*Source text*.
How I got started in development and programming

How I got started in development and programming

First Programming Experience

My first programming experience came about 3 months into my first job as an IT Intern working for my local school district on a paid internship role. I had never worked with programming or even though to become a developer until this point.

The issue:

The school district that I attended and landed a year long paid internship was comprised of 23 schools and 2 district buildings. I worked at the IT and Transportation building working in various IT departments on a variety of projects on a rotating basis. During my rotation with the Help Desk department I identified an issue affecting district employees who travelled with company laptops to the various schools and district buildings. When they were at their home office they had a printer on their desk or not far from it. When they travelled, they needed to add a printer at the front office of the particular school they were at that day and only needed it temporarily. When they needed to print, they would phone our help desk and need immediate help to add a printer for the school they were at to be able to print something. This would happen multiple times per week, and sometimes more than once in a day. I saw this as a repetitive task where time was not well spent by Help Desk. The district staff had access to opening up the printer directory, and scrolling through a list of over 400 printers and trying to find the correct one, but very few would take on this task or get the correct one. I had this idea of automating or scripting the printer addition when the district employee logged in at a new location and setting it as their default and it would happen like magic without any action from the user.

*Material provided*.
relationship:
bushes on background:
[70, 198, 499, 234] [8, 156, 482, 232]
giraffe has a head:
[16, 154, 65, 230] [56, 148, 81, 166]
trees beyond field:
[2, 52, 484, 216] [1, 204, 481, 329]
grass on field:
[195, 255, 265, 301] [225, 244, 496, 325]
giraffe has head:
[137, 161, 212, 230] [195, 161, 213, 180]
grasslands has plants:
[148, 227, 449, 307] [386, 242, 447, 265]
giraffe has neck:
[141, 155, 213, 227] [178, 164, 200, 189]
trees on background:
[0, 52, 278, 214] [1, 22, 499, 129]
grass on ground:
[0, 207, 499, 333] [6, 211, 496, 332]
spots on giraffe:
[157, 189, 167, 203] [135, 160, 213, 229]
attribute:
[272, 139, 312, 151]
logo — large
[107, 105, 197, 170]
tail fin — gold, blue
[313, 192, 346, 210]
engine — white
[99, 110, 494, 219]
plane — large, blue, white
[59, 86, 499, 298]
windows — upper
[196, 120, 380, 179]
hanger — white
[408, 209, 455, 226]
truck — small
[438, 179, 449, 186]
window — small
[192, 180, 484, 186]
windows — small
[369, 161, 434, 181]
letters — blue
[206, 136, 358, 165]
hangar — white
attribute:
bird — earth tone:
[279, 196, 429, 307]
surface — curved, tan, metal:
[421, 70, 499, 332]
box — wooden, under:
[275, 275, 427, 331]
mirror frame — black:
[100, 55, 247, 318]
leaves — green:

*Activity 1*. Please reproduce the part of the programming origin story that begins at the words "My first programming" and stops after "until this point.".
*Activity 2*. Translate this sentence from the programming origin story into Spanish: "I saw this as a repetitive task where time was not well spent by Help Desk."

*Written solution 1*.
My first programming experience came about 3 months into my first job as an IT Intern working for my local school district on a paid internship role. I had never worked with programming or even though to become a developer until this point.

*Written solution 2*. Vi esto como una tarea repetitiva en la que el tiempo del servicio de asistencia técnica no se aprovechaba bien.